If I had no chips or crackers, lunch was over. If it was raining, as it was that day, I was caught in the middle of the gaping, slobbering mouths, surrounded on all sides by warm, rank school lunches. Boiled chicken in thick, almost clear gravy. Salty mashed potatoes dropped on a beige plastic tray from a height with an ice cream scoop. Stale bread with cheese bubbles and tiny perfect chewy cubes, called pepperoni pizza. I could hear the chatter of my friends, but more than that I could hear the squeaky scrape of plastic utensils, the wet smack of chewing, the guttural, vomitous sound of someone gulping down milk. I tried not to breathe, but in the hot room and the omnipresent sounds, I couldn’t find the strength. I felt like I was being slowly steamed, could feel the moist sweat under my armpits cutting into me and boiling me alive. By the end of the lunch period I was as lucid as overcooked broccoli, soggy and mushy and tasteless in my mouth.

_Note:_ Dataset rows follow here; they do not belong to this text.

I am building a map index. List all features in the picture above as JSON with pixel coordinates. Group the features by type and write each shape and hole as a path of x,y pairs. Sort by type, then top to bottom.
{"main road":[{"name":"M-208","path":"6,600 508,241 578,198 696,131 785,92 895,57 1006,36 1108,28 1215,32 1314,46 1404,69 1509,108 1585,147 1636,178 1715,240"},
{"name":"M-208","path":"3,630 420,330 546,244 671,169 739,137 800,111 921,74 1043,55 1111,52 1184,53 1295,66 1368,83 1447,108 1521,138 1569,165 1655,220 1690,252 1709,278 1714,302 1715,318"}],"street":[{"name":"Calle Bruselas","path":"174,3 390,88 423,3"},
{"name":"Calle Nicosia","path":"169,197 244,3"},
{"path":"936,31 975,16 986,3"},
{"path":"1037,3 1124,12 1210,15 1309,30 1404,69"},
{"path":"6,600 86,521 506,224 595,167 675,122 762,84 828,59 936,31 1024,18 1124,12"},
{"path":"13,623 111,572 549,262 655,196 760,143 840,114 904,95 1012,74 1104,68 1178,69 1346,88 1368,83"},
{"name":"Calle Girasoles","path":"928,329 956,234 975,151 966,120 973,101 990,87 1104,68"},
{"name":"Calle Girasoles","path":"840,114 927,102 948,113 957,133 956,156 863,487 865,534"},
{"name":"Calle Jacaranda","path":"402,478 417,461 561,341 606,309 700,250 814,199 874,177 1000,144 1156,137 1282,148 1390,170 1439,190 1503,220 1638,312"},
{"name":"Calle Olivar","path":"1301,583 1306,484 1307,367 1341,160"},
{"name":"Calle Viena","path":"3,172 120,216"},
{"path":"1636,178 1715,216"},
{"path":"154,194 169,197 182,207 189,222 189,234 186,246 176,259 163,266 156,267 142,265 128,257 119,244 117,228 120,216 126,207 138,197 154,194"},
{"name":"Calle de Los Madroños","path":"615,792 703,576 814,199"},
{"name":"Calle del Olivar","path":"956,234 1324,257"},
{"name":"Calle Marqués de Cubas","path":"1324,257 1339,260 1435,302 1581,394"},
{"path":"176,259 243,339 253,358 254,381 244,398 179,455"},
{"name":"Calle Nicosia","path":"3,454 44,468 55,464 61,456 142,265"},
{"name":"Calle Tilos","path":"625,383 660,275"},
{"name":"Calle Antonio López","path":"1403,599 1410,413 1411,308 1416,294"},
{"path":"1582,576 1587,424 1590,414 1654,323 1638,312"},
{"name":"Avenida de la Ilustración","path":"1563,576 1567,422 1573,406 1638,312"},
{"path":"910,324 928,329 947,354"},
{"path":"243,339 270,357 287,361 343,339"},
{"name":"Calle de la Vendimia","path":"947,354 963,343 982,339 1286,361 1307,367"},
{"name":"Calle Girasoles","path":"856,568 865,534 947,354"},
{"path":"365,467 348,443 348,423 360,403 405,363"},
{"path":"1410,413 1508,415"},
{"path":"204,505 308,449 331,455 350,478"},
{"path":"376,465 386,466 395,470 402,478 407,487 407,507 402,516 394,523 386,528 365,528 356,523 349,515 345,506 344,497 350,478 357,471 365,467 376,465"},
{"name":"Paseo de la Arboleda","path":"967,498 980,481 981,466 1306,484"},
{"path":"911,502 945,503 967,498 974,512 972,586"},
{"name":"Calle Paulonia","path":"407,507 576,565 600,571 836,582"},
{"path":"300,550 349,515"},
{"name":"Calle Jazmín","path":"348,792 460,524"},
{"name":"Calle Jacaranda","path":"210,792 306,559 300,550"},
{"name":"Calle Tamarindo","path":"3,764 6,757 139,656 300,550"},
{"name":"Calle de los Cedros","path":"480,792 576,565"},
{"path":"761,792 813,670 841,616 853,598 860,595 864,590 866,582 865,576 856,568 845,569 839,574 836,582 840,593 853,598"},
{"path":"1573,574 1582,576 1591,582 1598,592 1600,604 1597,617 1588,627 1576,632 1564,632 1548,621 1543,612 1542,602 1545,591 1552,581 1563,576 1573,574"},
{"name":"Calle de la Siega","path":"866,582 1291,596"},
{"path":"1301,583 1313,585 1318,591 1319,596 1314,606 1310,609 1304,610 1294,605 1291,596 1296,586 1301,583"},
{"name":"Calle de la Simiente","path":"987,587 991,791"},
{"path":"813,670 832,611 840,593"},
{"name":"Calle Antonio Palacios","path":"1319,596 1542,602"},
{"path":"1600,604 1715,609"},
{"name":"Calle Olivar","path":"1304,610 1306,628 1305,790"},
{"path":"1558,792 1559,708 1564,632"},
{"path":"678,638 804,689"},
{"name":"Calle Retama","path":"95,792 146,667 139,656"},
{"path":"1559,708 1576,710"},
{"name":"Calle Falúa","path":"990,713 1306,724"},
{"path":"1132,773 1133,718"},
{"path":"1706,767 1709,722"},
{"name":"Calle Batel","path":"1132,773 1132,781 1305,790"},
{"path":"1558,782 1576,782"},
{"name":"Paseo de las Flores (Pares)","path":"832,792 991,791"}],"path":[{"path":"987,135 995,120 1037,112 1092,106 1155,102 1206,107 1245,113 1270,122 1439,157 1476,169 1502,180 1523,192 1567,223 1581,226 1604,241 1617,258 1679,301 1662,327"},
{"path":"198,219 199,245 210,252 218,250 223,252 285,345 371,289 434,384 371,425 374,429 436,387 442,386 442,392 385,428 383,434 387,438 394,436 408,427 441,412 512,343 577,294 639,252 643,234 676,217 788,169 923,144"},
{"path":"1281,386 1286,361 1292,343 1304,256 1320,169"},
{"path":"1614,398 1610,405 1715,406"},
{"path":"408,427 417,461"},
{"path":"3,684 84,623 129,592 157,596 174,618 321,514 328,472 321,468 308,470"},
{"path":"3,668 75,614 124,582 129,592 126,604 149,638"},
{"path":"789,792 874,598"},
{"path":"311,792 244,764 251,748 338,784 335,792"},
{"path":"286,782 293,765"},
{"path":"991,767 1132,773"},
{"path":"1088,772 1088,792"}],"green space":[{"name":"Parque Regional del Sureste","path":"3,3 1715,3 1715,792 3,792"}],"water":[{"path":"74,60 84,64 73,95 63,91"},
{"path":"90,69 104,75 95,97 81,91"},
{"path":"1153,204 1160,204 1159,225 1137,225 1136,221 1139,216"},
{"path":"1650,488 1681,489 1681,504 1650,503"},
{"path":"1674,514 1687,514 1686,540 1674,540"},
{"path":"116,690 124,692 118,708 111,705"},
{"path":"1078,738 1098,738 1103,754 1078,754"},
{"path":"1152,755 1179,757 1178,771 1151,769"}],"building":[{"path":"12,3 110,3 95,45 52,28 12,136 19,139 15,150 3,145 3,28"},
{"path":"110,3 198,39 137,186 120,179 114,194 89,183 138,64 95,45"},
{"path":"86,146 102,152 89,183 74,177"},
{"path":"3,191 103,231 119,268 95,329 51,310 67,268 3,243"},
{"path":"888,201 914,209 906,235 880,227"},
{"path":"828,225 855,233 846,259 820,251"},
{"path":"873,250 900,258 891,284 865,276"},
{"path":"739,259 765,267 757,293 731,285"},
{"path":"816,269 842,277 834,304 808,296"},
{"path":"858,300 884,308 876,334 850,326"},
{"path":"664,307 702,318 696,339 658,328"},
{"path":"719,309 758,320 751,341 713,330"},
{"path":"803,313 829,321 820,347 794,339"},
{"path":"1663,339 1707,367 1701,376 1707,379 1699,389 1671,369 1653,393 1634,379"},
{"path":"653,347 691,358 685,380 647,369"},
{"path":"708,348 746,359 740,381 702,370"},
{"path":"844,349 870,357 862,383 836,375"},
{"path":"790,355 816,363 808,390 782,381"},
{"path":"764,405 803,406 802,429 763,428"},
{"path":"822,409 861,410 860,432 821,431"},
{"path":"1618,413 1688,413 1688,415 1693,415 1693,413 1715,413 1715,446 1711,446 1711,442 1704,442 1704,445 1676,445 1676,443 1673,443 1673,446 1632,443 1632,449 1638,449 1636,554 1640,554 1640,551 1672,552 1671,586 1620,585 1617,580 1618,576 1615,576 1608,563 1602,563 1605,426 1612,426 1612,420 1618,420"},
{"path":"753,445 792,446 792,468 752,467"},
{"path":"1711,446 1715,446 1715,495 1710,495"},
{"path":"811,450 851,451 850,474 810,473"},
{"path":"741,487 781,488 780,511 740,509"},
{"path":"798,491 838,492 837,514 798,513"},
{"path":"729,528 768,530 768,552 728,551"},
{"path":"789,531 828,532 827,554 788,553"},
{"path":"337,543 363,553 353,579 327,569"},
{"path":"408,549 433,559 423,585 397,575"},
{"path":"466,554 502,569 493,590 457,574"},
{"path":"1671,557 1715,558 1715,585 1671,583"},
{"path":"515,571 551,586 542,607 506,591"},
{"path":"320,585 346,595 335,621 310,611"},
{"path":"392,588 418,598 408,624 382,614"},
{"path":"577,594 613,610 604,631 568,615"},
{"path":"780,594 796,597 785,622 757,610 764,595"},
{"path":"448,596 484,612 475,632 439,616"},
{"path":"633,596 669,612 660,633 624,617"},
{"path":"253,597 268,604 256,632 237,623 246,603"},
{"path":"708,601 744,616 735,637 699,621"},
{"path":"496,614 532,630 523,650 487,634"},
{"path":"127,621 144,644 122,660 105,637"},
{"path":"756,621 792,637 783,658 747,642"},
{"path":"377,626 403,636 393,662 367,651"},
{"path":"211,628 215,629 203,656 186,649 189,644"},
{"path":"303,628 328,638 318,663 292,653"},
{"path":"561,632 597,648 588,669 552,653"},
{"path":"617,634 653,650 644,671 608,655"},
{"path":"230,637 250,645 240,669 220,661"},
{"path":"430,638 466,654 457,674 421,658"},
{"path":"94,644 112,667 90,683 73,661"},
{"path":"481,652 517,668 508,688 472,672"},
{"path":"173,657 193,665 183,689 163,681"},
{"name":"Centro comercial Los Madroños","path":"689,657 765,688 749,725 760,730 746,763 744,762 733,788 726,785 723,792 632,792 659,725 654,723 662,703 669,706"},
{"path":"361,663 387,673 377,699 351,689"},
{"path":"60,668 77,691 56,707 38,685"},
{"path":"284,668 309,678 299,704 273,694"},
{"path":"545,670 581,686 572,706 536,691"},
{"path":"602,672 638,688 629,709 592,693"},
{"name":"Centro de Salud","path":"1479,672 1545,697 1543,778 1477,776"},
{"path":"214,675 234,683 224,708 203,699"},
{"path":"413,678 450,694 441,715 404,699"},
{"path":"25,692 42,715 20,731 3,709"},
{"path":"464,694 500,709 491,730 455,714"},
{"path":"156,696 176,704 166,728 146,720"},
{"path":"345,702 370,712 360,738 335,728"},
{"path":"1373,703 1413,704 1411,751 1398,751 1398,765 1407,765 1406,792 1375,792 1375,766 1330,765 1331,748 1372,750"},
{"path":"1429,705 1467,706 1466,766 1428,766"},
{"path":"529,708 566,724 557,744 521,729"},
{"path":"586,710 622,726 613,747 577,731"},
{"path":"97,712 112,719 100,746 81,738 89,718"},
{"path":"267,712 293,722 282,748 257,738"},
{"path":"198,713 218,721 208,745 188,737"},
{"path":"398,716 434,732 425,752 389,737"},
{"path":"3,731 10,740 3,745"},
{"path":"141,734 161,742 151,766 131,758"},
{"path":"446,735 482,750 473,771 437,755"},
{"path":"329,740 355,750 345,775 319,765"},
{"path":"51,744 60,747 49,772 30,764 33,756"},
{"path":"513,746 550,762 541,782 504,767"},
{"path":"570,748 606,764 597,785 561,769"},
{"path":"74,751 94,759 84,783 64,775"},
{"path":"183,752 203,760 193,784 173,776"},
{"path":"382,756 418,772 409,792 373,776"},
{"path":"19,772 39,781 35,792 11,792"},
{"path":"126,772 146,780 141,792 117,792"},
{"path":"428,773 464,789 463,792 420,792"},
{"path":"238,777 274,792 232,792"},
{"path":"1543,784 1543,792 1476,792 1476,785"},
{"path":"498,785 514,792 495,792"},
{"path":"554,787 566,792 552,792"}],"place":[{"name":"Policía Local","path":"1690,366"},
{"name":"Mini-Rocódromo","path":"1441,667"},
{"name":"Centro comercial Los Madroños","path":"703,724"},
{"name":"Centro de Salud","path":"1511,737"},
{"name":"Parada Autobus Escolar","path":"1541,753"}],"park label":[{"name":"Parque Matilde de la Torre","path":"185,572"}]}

On rainy days at Marin Elementary School, teachers would jam thousands of short, damp, sweaty bodies together in the cafeteria, shoulder to shoulder, knee to knee. There were no tables, so we sat in groups on the floor, learning against walls if we were lucky. I remember sweating through my wool turtleneck and being too embarrassed to take off my raincoat. Once, I sat with George Shen, and other people I had down forever but had never really talked to. George Shen, always quiet, would later star in a show he didn’t know I was watching--all of middle and high school, I would see him in his house, a block from my own, yelling at his parents, walking the groceries in silently with his grandmother. This rainy day, though, we were together by virtue of sitting close to one another, and equals by virtue of being in the same grade, if not the same class.
There are no surprises for me in my soggy brown lunch bag, for I packed the lunch myself that morning. I pulled out the four iced oatmeal cookies immediately, without thinking. I saw the crustless peanut butter and jelly sandwich and reacted viscerally, pushing the opening of the bag away from my eyes.
I remember how happy my mom had been, showing me the little tin construction that looked like a big cookie cutter. “It’s for sandwiches,” she told me, smiling. She pressed it into the sandwich, showing me how, making it look like a soft pie made of white bread. I was happy too, at first, before I realized that the sandwich cutter would push all the chunky peanut butter and blackberry jelly to the center of the bread, making the filling thick, coagulated, and impossible to swallow. I made that sandwich with that sandwich cutter every morning with the full knowledge that I was never going to eat it.
After the cookies and on a good day, I would eat the Cheez-its or the Goldfish. Sometimes I would throw in an apple or a banana as a dark private joke. The mess of clear Ziploc bags in front of me made me think of Isa Guardalabene’s pink plastic bento box with vague envy. I could not muster pointed jealousy over something as disgusting as food.
If I had no chips or crackers, lunch was over. If it was raining, as it was that day, I was caught in the middle of the gaping, slobbering mouths, surrounded on all sides by warm, rank school lunches. Boiled chicken in thick, almost clear gravy. Salty mashed potatoes dropped on a beige plastic tray from a height with an ice cream scoop. Stale bread with cheese bubbles and tiny perfect chewy cubes, called pepperoni pizza. I could hear the chatter of my friends, but more than that I could hear the squeaky scrape of plastic utensils, the wet smack of chewing, the guttural, vomitous sound of someone gulping down milk. I tried not to breathe, but in the hot room and the omnipresent sounds, I couldn’t find the strength. I felt like I was being slowly steamed, could feel the moist sweat under my armpits cutting into me and boiling me alive. By the end of the lunch period I was as lucid as overcooked broccoli, soggy and mushy and tasteless in my mouth.